### Fragmento seleccionado
========

Hasta ahora no hay mayores definiciones, salvo la inclusión muy general en el DNU (decreto de necesidad y urgencia) firmado por el presidente Javier Milei que habilitaría la transformación de todas las empresas del Estado en sociedades anónimas primero, para su eventual privatización después. Fabricaciones Militares está en esa lista general.

Pero en el Ministerio de Defensa no se definieron los nombres aún para la conducción de la empresa y menos aún los jefes de cada una de las plantas, entre ellas las cordobesas de Río Tercero y Villa María.

En ese marco, se produciría este martes la primera aproximación: la diputada nacional por la UCR oriunda de Rio Tercero, Gabriela Brouwer de Koning, mantendrá en Buenos Aires una reunión con el ministro de Defensa, Luis Petri. A ese encuentro llega casi sin datos sobre lo que se presumen como primeras medidas para el sector de Fabricaciones Militares.

========

### Consignas del ejercicio
**1)** Indique si cada afirmación coincide con el fragmento sobre Fabricaciones Militares. Responda sí o no y cite textualmente las palabras que lo deciden.
(a) El DNU firmado por Milei permitiría convertir las empresas del Estado en sociedades anónimas.
(b) El Ministerio de Defensa ya nombró a los jefes de las plantas de Río Tercero y Villa María.
(c) La reunión de la diputada con el ministro tendrá lugar en Córdoba.
**2)** Responda, según el fragmento sobre Fabricaciones Militares:
(a) ¿En qué ciudades cordobesas hay plantas de la empresa?
(b) ¿Con qué ministro se reunirá la diputada Gabriela Brouwer de Koning?
(c) ¿Qué día se produciría esa reunión?
Los datos no guardan relación con el fragmento sobre Fabricaciones Militares.

### Datos proporcionados
========

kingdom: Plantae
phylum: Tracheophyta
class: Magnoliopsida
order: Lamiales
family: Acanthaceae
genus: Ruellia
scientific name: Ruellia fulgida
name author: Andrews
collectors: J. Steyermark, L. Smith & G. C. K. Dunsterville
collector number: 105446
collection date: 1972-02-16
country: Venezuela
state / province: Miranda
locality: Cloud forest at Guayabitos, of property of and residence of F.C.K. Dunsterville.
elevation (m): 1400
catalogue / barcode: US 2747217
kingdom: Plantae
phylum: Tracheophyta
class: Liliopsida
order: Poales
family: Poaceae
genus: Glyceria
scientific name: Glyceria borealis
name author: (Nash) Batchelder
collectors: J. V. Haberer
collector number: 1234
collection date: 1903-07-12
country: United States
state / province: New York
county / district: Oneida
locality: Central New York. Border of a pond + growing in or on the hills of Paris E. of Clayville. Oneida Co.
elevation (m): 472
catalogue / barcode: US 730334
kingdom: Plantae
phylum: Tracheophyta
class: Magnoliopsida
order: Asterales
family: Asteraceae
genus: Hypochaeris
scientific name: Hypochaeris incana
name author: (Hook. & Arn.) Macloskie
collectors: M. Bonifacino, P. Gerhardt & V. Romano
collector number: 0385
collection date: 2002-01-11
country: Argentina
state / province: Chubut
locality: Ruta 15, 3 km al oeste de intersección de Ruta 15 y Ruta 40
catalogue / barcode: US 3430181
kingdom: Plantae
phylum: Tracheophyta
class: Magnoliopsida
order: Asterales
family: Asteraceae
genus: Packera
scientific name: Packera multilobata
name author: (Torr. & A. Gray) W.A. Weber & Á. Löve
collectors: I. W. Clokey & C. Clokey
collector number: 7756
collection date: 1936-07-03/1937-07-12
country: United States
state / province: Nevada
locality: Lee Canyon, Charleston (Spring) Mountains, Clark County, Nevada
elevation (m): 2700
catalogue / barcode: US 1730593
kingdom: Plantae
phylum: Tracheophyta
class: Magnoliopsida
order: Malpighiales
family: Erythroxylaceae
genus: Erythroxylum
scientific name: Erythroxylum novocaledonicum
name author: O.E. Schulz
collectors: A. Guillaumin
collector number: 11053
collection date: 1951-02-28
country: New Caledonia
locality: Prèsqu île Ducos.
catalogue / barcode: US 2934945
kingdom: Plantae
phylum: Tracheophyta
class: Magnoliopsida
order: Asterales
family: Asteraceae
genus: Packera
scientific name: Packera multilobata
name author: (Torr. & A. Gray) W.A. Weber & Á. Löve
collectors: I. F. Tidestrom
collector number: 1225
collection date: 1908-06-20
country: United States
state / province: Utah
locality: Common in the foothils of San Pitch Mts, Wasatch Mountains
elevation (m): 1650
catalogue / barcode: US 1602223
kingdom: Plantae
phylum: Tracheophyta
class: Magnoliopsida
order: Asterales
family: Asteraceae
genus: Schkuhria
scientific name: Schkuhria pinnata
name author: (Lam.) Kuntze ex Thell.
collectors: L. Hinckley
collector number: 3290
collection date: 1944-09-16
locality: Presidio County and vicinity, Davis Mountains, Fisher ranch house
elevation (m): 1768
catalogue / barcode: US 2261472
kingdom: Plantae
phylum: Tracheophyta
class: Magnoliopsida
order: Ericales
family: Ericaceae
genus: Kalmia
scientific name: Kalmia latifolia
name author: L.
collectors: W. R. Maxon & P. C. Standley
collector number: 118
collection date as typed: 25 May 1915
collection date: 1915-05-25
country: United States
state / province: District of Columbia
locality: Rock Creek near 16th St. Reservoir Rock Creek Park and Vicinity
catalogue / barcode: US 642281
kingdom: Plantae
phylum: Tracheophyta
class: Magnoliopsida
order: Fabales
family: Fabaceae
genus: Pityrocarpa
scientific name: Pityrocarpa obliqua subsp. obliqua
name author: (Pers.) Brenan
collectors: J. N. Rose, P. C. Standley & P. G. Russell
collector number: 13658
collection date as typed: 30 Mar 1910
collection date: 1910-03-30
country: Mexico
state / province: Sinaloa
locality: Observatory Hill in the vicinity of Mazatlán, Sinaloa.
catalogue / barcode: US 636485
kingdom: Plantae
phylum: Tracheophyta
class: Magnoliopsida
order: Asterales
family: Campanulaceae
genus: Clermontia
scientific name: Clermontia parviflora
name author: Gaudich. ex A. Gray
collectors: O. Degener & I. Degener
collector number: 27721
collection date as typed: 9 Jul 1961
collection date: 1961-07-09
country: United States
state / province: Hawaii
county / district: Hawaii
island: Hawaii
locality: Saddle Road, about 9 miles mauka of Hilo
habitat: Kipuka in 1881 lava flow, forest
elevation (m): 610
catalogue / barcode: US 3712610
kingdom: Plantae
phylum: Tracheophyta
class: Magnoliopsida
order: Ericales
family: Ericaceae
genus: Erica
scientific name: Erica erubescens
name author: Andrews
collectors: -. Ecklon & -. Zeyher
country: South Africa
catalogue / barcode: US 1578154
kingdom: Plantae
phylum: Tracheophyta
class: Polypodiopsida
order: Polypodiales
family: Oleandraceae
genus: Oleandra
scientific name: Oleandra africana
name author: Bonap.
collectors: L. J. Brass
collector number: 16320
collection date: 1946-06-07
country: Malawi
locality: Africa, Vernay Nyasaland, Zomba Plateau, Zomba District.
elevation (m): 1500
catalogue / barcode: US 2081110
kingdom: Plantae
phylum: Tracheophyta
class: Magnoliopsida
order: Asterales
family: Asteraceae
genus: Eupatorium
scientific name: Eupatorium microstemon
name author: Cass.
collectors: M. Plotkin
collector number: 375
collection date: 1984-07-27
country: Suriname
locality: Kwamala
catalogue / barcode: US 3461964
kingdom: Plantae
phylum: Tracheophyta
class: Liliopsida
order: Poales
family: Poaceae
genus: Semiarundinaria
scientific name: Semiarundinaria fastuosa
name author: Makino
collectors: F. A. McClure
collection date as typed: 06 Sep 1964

========

### Respuestas por consigna
**1)**
(a) Sí: "habilitaría la transformación de todas las empresas del Estado en sociedades anónimas primero".
(b) No: "no se definieron los nombres aún para la conducción de la empresa y menos aún los jefes de cada una de las plantas".
(c) No: "mantendrá en Buenos Aires una reunión con el ministro de Defensa".

**2)**
(a) En Río Tercero y Villa María.
(b) Con el ministro de Defensa, Luis Petri.
(c) Este martes.